Трамвай наполнился роем дребезжащих голосов. Прижавшись к гладкой стенке, Гарин пытался хоть что-то прояснить в конфликте лилипутов, но так и не смог постичь его. Он не знал, что все эти тридцать шесть Петрушек с балалайками едут до остановки “Улица Фургала”, в городской Дворец культуры, где через час должна начаться репетиция номера “Петрушки, побеждающие Годзиллу Кремлёвскую”, приуроченного ко Дню Конституции Дальневосточной Республики, который, в свою очередь, состоится в среду. Номер с Годзиллой был давно известным, обкатанным, любимым хабаровчанами и исполнялся каждый год в этот торжественный день. Его обожал новый молодой мэр Хабаровска, и особенный восторг вызывал у него и его жены выход Петрушек с так называемым “жопным присядом”. Петрушки плясали и выделывали разнообразнейшие коленца: “веретёнко”, “щучку”, “имперца”, “опричника”, “самовар”, “утицу”, “метелицу”, “коромысло”, “ваньку-встаньку”. Но самый громкий хохот у мэра вызывал именно “жопный присяд”, с которого всё и запускалось.

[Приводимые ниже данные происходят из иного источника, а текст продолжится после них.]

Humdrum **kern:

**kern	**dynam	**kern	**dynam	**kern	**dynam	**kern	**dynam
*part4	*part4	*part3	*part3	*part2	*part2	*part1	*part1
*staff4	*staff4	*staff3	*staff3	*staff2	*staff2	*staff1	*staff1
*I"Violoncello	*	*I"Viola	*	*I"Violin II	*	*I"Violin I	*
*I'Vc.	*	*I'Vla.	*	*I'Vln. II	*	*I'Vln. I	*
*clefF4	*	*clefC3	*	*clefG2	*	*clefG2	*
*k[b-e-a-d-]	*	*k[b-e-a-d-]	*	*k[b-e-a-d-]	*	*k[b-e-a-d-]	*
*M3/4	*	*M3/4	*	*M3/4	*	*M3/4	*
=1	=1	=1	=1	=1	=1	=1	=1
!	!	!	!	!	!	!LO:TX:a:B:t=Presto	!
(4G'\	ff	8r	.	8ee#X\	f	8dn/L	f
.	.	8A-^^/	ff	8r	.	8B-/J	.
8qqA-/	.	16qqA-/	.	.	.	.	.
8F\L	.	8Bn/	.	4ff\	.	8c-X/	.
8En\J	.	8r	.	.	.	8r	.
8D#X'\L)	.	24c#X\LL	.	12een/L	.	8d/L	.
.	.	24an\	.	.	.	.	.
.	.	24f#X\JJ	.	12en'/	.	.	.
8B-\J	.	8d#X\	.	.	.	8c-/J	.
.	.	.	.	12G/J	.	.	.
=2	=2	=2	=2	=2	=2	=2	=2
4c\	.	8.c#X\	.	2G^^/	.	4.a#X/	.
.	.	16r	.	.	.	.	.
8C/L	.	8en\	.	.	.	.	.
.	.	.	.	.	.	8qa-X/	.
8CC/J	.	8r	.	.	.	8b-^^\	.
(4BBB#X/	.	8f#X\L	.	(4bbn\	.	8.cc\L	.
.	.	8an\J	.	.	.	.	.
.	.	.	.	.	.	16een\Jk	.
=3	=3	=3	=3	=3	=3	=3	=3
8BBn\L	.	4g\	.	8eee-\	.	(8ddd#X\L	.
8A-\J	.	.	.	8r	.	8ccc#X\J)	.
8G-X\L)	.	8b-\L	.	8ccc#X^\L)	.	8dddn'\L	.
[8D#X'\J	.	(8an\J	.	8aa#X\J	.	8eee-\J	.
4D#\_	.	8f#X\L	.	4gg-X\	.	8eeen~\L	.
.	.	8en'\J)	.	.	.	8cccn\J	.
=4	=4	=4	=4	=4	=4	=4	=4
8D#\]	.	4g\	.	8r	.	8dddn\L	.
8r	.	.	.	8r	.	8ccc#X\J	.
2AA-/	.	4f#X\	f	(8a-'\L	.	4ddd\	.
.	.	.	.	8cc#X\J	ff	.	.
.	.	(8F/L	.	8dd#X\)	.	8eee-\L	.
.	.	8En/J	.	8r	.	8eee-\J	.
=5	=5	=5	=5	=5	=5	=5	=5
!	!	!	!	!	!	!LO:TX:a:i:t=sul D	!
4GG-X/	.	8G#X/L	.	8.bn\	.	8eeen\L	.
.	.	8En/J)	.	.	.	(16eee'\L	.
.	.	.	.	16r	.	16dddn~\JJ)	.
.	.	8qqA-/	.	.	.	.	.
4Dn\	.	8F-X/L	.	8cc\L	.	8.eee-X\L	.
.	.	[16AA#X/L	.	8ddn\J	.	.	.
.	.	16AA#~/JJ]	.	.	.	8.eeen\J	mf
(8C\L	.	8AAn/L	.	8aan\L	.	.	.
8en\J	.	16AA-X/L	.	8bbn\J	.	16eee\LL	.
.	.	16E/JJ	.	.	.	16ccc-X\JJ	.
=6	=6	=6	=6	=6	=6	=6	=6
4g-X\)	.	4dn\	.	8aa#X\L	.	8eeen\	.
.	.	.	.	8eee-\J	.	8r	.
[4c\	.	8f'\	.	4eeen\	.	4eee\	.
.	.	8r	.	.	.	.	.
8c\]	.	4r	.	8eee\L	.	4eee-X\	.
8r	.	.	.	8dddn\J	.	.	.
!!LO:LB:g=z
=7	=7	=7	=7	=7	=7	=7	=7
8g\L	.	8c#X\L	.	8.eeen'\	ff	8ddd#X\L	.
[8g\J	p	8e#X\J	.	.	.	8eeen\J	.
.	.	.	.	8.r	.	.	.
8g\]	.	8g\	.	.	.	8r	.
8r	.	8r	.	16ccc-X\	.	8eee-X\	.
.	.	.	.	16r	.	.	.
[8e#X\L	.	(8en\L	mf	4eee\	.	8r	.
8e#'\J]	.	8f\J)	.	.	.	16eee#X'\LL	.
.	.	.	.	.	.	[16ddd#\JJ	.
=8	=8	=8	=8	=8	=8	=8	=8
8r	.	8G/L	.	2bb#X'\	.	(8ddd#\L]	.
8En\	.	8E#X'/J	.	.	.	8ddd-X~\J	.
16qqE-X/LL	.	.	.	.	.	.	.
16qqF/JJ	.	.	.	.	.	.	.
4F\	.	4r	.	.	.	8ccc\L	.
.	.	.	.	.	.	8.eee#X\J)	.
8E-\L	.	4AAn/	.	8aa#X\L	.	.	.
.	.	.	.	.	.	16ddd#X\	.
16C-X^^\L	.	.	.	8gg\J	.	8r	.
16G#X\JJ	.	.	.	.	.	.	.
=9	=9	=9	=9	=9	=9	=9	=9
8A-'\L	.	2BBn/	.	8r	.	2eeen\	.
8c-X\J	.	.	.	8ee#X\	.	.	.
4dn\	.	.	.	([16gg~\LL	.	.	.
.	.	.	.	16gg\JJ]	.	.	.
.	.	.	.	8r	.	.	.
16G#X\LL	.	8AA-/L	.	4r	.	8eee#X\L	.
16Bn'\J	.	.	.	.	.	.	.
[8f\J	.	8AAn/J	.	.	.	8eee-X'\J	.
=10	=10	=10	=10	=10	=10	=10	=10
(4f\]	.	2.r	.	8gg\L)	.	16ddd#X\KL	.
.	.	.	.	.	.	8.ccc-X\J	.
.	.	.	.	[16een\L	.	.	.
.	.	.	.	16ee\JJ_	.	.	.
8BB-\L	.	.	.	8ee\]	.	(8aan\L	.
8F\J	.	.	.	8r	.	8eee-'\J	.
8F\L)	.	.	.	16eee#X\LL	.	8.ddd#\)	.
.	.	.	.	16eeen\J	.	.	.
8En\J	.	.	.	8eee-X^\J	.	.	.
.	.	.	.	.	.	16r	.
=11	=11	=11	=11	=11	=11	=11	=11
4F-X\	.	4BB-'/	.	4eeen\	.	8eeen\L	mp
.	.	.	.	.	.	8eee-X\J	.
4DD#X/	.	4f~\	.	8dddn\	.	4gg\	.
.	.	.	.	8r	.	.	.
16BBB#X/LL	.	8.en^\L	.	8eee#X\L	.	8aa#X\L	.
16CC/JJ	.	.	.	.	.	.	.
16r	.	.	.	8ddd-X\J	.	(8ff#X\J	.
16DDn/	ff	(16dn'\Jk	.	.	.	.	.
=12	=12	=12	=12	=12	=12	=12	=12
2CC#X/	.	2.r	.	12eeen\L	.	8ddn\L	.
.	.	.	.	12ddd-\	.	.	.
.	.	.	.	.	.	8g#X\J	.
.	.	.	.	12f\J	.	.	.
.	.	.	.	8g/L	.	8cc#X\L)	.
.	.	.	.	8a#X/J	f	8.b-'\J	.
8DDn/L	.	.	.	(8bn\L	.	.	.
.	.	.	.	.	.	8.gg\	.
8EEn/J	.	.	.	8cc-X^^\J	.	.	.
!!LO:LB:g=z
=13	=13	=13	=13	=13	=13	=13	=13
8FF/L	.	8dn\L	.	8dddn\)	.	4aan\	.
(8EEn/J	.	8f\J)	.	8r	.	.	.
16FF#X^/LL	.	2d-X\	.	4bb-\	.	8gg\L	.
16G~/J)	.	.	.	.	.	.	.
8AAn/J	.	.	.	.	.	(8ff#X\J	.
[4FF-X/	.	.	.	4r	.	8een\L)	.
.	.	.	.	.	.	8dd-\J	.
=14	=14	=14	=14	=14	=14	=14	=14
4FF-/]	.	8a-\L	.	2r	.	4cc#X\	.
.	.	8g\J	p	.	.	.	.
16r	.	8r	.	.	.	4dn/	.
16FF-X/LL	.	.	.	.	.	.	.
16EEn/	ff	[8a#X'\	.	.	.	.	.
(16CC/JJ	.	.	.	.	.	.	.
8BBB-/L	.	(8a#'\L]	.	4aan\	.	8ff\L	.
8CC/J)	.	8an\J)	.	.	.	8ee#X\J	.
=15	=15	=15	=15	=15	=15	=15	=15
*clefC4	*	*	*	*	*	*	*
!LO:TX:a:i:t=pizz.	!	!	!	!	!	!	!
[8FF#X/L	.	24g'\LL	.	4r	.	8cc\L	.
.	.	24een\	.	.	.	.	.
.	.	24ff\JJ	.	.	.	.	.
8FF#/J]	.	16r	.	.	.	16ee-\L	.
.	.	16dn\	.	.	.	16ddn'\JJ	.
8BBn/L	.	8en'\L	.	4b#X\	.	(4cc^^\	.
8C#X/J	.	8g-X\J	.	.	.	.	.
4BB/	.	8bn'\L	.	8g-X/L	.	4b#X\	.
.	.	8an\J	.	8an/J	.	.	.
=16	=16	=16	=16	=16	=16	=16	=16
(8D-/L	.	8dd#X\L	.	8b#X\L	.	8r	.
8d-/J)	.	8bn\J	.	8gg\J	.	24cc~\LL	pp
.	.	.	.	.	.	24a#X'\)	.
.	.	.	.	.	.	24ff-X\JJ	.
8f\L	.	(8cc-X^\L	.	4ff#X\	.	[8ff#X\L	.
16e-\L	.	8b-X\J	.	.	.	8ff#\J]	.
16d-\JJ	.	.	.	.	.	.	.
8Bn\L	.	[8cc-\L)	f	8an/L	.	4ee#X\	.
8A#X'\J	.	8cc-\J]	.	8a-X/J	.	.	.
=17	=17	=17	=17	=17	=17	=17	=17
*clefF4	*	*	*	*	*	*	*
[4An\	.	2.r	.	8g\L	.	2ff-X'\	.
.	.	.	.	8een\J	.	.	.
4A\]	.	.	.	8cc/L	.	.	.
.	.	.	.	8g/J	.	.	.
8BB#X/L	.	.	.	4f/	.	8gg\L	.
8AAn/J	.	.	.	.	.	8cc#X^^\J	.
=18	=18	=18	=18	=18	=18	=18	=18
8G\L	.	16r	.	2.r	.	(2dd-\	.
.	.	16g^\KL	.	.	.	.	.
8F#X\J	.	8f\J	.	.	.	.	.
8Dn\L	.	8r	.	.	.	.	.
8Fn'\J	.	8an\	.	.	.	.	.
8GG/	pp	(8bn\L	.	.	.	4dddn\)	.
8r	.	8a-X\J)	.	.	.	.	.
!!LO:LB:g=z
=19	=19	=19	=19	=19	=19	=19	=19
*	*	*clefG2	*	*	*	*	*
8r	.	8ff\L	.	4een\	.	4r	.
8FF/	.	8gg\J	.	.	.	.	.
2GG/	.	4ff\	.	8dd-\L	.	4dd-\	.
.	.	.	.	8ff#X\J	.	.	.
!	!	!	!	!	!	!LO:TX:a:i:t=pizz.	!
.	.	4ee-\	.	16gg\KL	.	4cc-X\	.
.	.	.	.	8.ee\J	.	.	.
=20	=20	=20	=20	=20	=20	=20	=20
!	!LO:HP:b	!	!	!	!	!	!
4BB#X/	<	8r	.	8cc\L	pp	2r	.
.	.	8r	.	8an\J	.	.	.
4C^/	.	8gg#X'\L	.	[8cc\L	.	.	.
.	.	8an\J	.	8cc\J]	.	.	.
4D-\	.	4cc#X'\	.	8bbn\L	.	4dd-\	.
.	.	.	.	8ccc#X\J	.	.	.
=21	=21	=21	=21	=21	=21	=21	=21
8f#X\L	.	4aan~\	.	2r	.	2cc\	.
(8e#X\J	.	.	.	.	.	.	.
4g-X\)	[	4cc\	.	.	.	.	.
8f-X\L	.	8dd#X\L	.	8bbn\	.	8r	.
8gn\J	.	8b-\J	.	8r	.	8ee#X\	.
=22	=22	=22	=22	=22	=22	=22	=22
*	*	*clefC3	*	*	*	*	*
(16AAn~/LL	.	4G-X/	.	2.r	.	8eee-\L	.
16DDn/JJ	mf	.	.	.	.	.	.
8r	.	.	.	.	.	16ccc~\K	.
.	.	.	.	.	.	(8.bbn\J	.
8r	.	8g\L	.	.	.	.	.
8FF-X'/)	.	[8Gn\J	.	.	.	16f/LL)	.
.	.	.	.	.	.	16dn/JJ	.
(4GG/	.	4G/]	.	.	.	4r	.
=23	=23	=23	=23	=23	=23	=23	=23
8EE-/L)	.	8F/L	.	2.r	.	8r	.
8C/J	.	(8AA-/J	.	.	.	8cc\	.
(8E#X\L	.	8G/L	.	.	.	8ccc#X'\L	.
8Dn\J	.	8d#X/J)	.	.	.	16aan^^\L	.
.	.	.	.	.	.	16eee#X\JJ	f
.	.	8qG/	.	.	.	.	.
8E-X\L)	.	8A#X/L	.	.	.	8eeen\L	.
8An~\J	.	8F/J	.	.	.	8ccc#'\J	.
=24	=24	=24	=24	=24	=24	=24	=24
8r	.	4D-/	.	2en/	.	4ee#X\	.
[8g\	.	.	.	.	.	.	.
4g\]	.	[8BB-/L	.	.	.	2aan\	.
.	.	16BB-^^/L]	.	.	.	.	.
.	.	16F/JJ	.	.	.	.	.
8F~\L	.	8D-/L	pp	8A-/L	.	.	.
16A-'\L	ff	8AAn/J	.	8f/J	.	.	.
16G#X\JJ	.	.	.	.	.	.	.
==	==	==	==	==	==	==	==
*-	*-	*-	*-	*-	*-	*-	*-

И прокатило бы, как обычно, и сегодня, но вчера случился юбилей у заслуженного Петрушки – Петра Самуиловича Борейко, начинавшего свою карьеру аж в московской Потешной палате, авторитета, патриарха, лихого плясуна и мирового мужика. Петру Самуиловичу стукнул полтинник. Праздновали лилипуты широко: сняли мансарду в “Мариотте” на девятом этаже, с видом на ночной Хабаровск, заказали шесть бочонков Asahi, пятилитровую бутыль “Амурской волны”, гору крабов, ведро красной икры, караоке и проституток. Вот с ними-то и произошло недоразумение, разразившееся скандалом. Юбиляр, накатив горячительного сверх меры, наоравшись в караоке, возжелал совокупиться сразу с пятью ночными бабочками на самой крыше гостиницы, куда, естественно, вылезли и зрители-коллеги, что кончилось коллективным совокуплением и “опаснейшим растрескиванием двенадцати стёкол мансарды”. Лилипутов, прописанных в “Мариотте” (половина жила в “Белом утёсе”), выселили той же ночью, Хабконцерт вселил их в убогую трехзвёздочную “Приамурскую” и в наказание вдобавок лишил автобуса, предоставив сегодня добираться на репетицию на трамвае.